REQUIRED ACTION. Can you switch "Gerrit" to "Gerrit Code Review" throughout these rows and leave everything else unchanged?

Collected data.
══════════════════════════════

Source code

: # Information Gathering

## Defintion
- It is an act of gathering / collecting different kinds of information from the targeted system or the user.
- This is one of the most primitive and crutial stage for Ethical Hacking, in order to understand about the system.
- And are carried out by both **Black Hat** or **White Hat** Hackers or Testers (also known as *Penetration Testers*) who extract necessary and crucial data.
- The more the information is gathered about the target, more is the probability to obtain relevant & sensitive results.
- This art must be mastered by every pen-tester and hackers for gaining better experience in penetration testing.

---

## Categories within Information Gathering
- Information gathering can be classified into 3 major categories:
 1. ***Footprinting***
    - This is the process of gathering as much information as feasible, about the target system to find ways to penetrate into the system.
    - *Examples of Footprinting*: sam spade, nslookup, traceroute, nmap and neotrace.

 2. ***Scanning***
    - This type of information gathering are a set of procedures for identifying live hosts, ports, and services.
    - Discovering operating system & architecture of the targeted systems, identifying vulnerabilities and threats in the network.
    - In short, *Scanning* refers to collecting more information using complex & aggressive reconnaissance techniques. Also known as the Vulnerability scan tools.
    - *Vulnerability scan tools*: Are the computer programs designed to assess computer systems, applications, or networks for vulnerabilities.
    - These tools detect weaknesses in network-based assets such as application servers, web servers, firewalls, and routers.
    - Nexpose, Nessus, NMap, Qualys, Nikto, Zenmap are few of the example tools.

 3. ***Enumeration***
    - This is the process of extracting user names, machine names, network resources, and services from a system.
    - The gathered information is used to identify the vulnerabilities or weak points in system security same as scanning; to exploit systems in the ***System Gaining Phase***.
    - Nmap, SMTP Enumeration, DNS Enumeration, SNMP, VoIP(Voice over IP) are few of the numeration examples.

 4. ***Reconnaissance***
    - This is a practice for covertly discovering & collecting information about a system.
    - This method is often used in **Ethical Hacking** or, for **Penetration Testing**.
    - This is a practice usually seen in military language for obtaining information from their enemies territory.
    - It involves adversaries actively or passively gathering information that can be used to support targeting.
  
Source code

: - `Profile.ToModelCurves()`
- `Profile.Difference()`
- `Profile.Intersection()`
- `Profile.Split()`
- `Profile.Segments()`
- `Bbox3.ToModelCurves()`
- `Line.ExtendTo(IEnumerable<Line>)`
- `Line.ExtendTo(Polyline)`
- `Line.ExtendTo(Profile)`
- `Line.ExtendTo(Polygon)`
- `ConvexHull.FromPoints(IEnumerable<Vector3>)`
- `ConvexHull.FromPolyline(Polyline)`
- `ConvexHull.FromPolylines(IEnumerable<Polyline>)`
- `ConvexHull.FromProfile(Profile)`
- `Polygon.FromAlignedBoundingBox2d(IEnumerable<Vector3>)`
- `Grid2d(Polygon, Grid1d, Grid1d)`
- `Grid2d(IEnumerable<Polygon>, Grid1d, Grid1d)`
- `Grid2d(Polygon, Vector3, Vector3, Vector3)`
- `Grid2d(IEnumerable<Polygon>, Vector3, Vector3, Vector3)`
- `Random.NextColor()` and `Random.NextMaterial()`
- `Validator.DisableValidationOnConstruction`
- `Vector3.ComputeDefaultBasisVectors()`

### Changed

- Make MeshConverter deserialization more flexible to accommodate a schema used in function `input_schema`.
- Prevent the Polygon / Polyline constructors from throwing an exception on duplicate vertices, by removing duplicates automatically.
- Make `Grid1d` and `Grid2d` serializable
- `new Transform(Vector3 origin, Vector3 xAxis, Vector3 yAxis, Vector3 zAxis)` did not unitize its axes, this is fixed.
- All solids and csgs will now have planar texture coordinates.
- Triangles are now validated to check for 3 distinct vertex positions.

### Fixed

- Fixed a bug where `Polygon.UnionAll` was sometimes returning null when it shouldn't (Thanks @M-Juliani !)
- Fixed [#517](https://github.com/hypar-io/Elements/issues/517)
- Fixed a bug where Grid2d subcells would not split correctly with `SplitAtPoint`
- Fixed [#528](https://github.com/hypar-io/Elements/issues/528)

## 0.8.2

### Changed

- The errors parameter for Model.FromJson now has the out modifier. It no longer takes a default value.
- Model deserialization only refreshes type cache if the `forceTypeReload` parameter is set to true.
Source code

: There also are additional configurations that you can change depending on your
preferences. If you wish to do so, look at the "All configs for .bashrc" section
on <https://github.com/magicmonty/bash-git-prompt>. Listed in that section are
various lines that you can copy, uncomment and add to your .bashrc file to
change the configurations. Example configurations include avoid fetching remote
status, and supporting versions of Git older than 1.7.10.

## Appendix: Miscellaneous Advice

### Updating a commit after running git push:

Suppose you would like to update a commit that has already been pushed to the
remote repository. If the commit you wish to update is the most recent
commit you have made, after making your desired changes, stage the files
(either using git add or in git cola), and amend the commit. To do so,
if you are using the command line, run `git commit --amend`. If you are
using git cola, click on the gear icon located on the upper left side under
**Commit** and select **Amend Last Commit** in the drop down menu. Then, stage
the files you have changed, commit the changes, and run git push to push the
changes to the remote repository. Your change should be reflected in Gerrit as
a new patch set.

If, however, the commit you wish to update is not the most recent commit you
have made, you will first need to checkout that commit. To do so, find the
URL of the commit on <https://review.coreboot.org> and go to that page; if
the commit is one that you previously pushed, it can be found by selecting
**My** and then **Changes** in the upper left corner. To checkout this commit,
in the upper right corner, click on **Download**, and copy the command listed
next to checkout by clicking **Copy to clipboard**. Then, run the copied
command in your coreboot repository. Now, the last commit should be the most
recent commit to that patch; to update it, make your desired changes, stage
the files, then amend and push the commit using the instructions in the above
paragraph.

══════════════════════════════

ANSWER TO THE EXERCISE.
Source code

: # Information Gathering

## Defintion
- It is an act of gathering / collecting different kinds of information from the targeted system or the user.
- This is one of the most primitive and crutial stage for Ethical Hacking, in order to understand about the system.
- And are carried out by both **Black Hat** or **White Hat** Hackers or Testers (also known as *Penetration Testers*) who extract necessary and crucial data.
- The more the information is gathered about the target, more is the probability to obtain relevant & sensitive results.
- This art must be mastered by every pen-tester and hackers for gaining better experience in penetration testing.

---

## Categories within Information Gathering
- Information gathering can be classified into 3 major categories:
 1. ***Footprinting***
    - This is the process of gathering as much information as feasible, about the target system to find ways to penetrate into the system.
    - *Examples of Footprinting*: sam spade, nslookup, traceroute, nmap and neotrace.

 2. ***Scanning***
    - This type of information gathering are a set of procedures for identifying live hosts, ports, and services.
    - Discovering operating system & architecture of the targeted systems, identifying vulnerabilities and threats in the network.
    - In short, *Scanning* refers to collecting more information using complex & aggressive reconnaissance techniques. Also known as the Vulnerability scan tools.
    - *Vulnerability scan tools*: Are the computer programs designed to assess computer systems, applications, or networks for vulnerabilities.
    - These tools detect weaknesses in network-based assets such as application servers, web servers, firewalls, and routers.
    - Nexpose, Nessus, NMap, Qualys, Nikto, Zenmap are few of the example tools.

 3. ***Enumeration***
    - This is the process of extracting user names, machine names, network resources, and services from a system.
    - The gathered information is used to identify the vulnerabilities or weak points in system security same as scanning; to exploit systems in the ***System Gaining Phase***.
    - Nmap, SMTP Enumeration, DNS Enumeration, SNMP, VoIP(Voice over IP) are few of the numeration examples.

 4. ***Reconnaissance***
    - This is a practice for covertly discovering & collecting information about a system.
    - This method is often used in **Ethical Hacking** or, for **Penetration Testing**.
    - This is a practice usually seen in military language for obtaining information from their enemies territory.
    - It involves adversaries actively or passively gathering information that can be used to support targeting.
  
Source code

: - `Profile.ToModelCurves()`
- `Profile.Difference()`
- `Profile.Intersection()`
- `Profile.Split()`
- `Profile.Segments()`
- `Bbox3.ToModelCurves()`
- `Line.ExtendTo(IEnumerable<Line>)`
- `Line.ExtendTo(Polyline)`
- `Line.ExtendTo(Profile)`
- `Line.ExtendTo(Polygon)`
- `ConvexHull.FromPoints(IEnumerable<Vector3>)`
- `ConvexHull.FromPolyline(Polyline)`
- `ConvexHull.FromPolylines(IEnumerable<Polyline>)`
- `ConvexHull.FromProfile(Profile)`
- `Polygon.FromAlignedBoundingBox2d(IEnumerable<Vector3>)`
- `Grid2d(Polygon, Grid1d, Grid1d)`
- `Grid2d(IEnumerable<Polygon>, Grid1d, Grid1d)`
- `Grid2d(Polygon, Vector3, Vector3, Vector3)`
- `Grid2d(IEnumerable<Polygon>, Vector3, Vector3, Vector3)`
- `Random.NextColor()` and `Random.NextMaterial()`
- `Validator.DisableValidationOnConstruction`
- `Vector3.ComputeDefaultBasisVectors()`

### Changed

- Make MeshConverter deserialization more flexible to accommodate a schema used in function `input_schema`.
- Prevent the Polygon / Polyline constructors from throwing an exception on duplicate vertices, by removing duplicates automatically.
- Make `Grid1d` and `Grid2d` serializable
- `new Transform(Vector3 origin, Vector3 xAxis, Vector3 yAxis, Vector3 zAxis)` did not unitize its axes, this is fixed.
- All solids and csgs will now have planar texture coordinates.
- Triangles are now validated to check for 3 distinct vertex positions.

### Fixed

- Fixed a bug where `Polygon.UnionAll` was sometimes returning null when it shouldn't (Thanks @M-Juliani !)
- Fixed [#517](https://github.com/hypar-io/Elements/issues/517)
- Fixed a bug where Grid2d subcells would not split correctly with `SplitAtPoint`
- Fixed [#528](https://github.com/hypar-io/Elements/issues/528)

## 0.8.2

### Changed

- The errors parameter for Model.FromJson now has the out modifier. It no longer takes a default value.
- Model deserialization only refreshes type cache if the `forceTypeReload` parameter is set to true.
Source code

: There also are additional configurations that you can change depending on your
preferences. If you wish to do so, look at the "All configs for .bashrc" section
on <https://github.com/magicmonty/bash-git-prompt>. Listed in that section are
various lines that you can copy, uncomment and add to your .bashrc file to
change the configurations. Example configurations include avoid fetching remote
status, and supporting versions of Git older than 1.7.10.

## Appendix: Miscellaneous Advice

### Updating a commit after running git push:

Suppose you would like to update a commit that has already been pushed to the
remote repository. If the commit you wish to update is the most recent
commit you have made, after making your desired changes, stage the files
(either using git add or in git cola), and amend the commit. To do so,
if you are using the command line, run `git commit --amend`. If you are
using git cola, click on the gear icon located on the upper left side under
**Commit** and select **Amend Last Commit** in the drop down menu. Then, stage
the files you have changed, commit the changes, and run git push to push the
changes to the remote repository. Your change should be reflected in Gerrit Code Review as
a new patch set.

If, however, the commit you wish to update is not the most recent commit you
have made, you will first need to checkout that commit. To do so, find the
URL of the commit on <https://review.coreboot.org> and go to that page; if
the commit is one that you previously pushed, it can be found by selecting
**My** and then **Changes** in the upper left corner. To checkout this commit,
in the upper right corner, click on **Download**, and copy the command listed
next to checkout by clicking **Copy to clipboard**. Then, run the copied
command in your coreboot repository. Now, the last commit should be the most
recent commit to that patch; to update it, make your desired changes, stage
the files, then amend and push the commit using the instructions in the above
paragraph.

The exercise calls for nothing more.